═════ SUPPLIED DATA

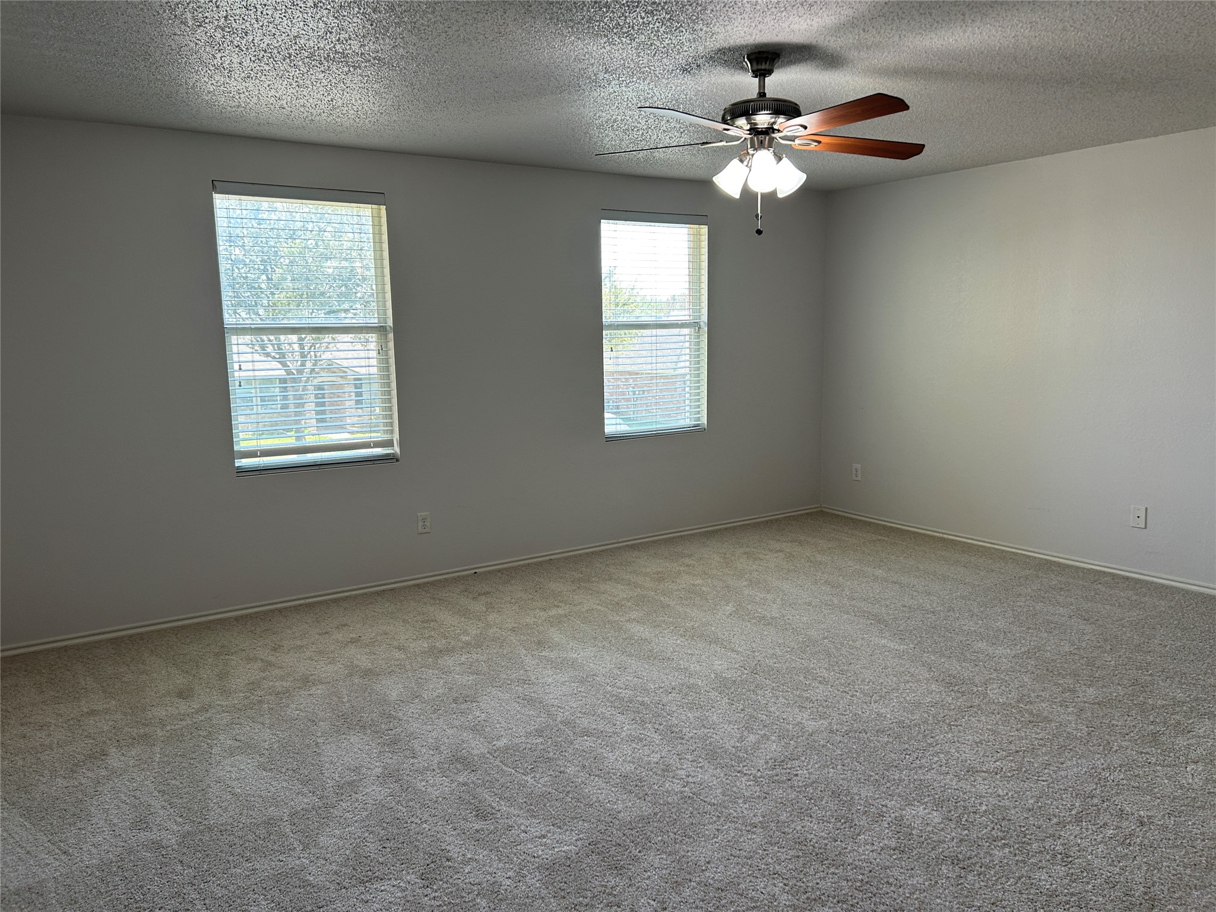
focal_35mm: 26
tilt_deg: -8.2
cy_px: 456
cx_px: 608
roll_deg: +1.7
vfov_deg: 53.1
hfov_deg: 67.3
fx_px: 913
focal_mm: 5.7
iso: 64
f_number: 1.5
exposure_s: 1/135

══════════

**ACTIVITY**
Where the line containing "vfov_deg: 53.1" appears in the records above, begin copying and continue through the last line; copy each line exactly and include no others.

**SOLUTION**
vfov_deg: 53.1
hfov_deg: 67.3
fx_px: 913
focal_mm: 5.7
iso: 64
f_number: 1.5
exposure_s: 1/135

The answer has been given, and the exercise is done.